Task: Reproduce every one of the entries below word for word.
══ Data provided
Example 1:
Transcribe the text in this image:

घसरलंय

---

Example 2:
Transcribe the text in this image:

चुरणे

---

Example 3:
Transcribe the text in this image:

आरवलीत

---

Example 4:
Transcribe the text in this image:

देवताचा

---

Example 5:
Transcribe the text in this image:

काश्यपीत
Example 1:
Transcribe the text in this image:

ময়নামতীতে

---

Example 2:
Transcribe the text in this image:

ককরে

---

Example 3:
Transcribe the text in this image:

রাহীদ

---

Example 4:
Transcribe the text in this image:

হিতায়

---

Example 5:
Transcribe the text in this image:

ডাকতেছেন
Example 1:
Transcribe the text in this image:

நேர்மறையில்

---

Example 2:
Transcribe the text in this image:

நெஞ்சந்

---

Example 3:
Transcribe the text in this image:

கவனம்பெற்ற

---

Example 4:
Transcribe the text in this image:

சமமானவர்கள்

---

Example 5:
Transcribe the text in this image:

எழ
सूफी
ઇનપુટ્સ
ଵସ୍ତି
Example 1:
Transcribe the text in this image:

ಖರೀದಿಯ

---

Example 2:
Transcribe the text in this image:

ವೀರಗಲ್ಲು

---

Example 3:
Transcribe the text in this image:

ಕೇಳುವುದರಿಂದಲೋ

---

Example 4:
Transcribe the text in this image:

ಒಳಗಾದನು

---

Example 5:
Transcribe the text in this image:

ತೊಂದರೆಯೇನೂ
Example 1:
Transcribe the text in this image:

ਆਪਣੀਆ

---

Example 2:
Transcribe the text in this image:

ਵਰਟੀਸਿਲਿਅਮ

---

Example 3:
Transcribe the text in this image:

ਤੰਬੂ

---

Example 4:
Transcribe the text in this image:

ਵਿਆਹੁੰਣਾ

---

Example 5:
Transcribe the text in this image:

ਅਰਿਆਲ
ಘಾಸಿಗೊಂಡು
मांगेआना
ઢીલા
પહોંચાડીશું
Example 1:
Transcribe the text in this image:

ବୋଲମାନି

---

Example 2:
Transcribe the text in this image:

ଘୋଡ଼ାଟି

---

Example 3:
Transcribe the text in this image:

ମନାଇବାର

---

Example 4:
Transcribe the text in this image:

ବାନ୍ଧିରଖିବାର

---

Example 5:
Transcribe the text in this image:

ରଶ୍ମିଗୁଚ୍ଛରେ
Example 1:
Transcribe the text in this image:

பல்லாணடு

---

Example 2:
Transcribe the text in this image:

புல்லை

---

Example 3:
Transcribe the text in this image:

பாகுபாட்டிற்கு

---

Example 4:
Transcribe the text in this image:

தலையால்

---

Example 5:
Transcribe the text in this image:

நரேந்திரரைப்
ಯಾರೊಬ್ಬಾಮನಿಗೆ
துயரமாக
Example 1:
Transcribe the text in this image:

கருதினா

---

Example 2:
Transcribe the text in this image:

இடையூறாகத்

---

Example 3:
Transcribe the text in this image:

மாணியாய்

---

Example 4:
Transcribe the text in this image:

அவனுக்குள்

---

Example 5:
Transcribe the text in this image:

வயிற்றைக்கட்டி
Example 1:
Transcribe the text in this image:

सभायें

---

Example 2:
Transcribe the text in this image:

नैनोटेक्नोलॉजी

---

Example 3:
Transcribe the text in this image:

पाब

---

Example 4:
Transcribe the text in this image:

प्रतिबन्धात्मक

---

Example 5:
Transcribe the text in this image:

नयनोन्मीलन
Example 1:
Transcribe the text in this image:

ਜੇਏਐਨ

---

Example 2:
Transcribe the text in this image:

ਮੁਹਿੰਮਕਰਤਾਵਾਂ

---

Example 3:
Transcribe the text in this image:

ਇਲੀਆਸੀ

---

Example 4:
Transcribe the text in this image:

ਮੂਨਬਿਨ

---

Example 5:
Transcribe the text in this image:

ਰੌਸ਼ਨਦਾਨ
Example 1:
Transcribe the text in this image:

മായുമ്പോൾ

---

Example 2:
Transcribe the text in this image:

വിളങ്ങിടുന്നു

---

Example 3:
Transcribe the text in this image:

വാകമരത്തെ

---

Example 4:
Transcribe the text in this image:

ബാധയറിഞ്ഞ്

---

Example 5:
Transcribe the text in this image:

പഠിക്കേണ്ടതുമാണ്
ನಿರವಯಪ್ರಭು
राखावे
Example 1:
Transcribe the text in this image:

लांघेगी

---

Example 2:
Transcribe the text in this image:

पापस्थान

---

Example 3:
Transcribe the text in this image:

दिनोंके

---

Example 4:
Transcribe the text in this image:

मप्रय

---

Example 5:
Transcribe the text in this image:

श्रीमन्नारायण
════
Finished answer:
Example 1:
Transcribe the text in this image:

घसरलंय

---

Example 2:
Transcribe the text in this image:

चुरणे

---

Example 3:
Transcribe the text in this image:

आरवलीत

---

Example 4:
Transcribe the text in this image:

देवताचा

---

Example 5:
Transcribe the text in this image:

काश्यपीत
Example 1:
Transcribe the text in this image:

ময়নামতীতে

---

Example 2:
Transcribe the text in this image:

ককরে

---

Example 3:
Transcribe the text in this image:

রাহীদ

---

Example 4:
Transcribe the text in this image:

হিতায়

---

Example 5:
Transcribe the text in this image:

ডাকতেছেন
Example 1:
Transcribe the text in this image:

நேர்மறையில்

---

Example 2:
Transcribe the text in this image:

நெஞ்சந்

---

Example 3:
Transcribe the text in this image:

கவனம்பெற்ற

---

Example 4:
Transcribe the text in this image:

சமமானவர்கள்

---

Example 5:
Transcribe the text in this image:

எழ
सूफी
ઇનપુટ્સ
ଵସ୍ତି
Example 1:
Transcribe the text in this image:

ಖರೀದಿಯ

---

Example 2:
Transcribe the text in this image:

ವೀರಗಲ್ಲು

---

Example 3:
Transcribe the text in this image:

ಕೇಳುವುದರಿಂದಲೋ

---

Example 4:
Transcribe the text in this image:

ಒಳಗಾದನು

---

Example 5:
Transcribe the text in this image:

ತೊಂದರೆಯೇನೂ
Example 1:
Transcribe the text in this image:

ਆਪਣੀਆ

---

Example 2:
Transcribe the text in this image:

ਵਰਟੀਸਿਲਿਅਮ

---

Example 3:
Transcribe the text in this image:

ਤੰਬੂ

---

Example 4:
Transcribe the text in this image:

ਵਿਆਹੁੰਣਾ

---

Example 5:
Transcribe the text in this image:

ਅਰਿਆਲ
ಘಾಸಿಗೊಂಡು
मांगेआना
ઢીલા
પહોંચાડીશું
Example 1:
Transcribe the text in this image:

ବୋଲମାନି

---

Example 2:
Transcribe the text in this image:

ଘୋଡ଼ାଟି

---

Example 3:
Transcribe the text in this image:

ମନାଇବାର

---

Example 4:
Transcribe the text in this image:

ବାନ୍ଧିରଖିବାର

---

Example 5:
Transcribe the text in this image:

ରଶ୍ମିଗୁଚ୍ଛରେ
Example 1:
Transcribe the text in this image:

பல்லாணடு

---

Example 2:
Transcribe the text in this image:

புல்லை

---

Example 3:
Transcribe the text in this image:

பாகுபாட்டிற்கு

---

Example 4:
Transcribe the text in this image:

தலையால்

---

Example 5:
Transcribe the text in this image:

நரேந்திரரைப்
ಯಾರೊಬ್ಬಾಮನಿಗೆ
துயரமாக
Example 1:
Transcribe the text in this image:

கருதினா

---

Example 2:
Transcribe the text in this image:

இடையூறாகத்

---

Example 3:
Transcribe the text in this image:

மாணியாய்

---

Example 4:
Transcribe the text in this image:

அவனுக்குள்

---

Example 5:
Transcribe the text in this image:

வயிற்றைக்கட்டி
Example 1:
Transcribe the text in this image:

सभायें

---

Example 2:
Transcribe the text in this image:

नैनोटेक्नोलॉजी

---

Example 3:
Transcribe the text in this image:

पाब

---

Example 4:
Transcribe the text in this image:

प्रतिबन्धात्मक

---

Example 5:
Transcribe the text in this image:

नयनोन्मीलन
Example 1:
Transcribe the text in this image:

ਜੇਏਐਨ

---

Example 2:
Transcribe the text in this image:

ਮੁਹਿੰਮਕਰਤਾਵਾਂ

---

Example 3:
Transcribe the text in this image:

ਇਲੀਆਸੀ

---

Example 4:
Transcribe the text in this image:

ਮੂਨਬਿਨ

---

Example 5:
Transcribe the text in this image:

ਰੌਸ਼ਨਦਾਨ
Example 1:
Transcribe the text in this image:

മായുമ്പോൾ

---

Example 2:
Transcribe the text in this image:

വിളങ്ങിടുന്നു

---

Example 3:
Transcribe the text in this image:

വാകമരത്തെ

---

Example 4:
Transcribe the text in this image:

ബാധയറിഞ്ഞ്

---

Example 5:
Transcribe the text in this image:

പഠിക്കേണ്ടതുമാണ്
ನಿರವಯಪ್ರಭು
राखावे
Example 1:
Transcribe the text in this image:

लांघेगी

---

Example 2:
Transcribe the text in this image:

पापस्थान

---

Example 3:
Transcribe the text in this image:

दिनोंके

---

Example 4:
Transcribe the text in this image:

मप्रय

---

Example 5:
Transcribe the text in this image:

श्रीमन्नारायण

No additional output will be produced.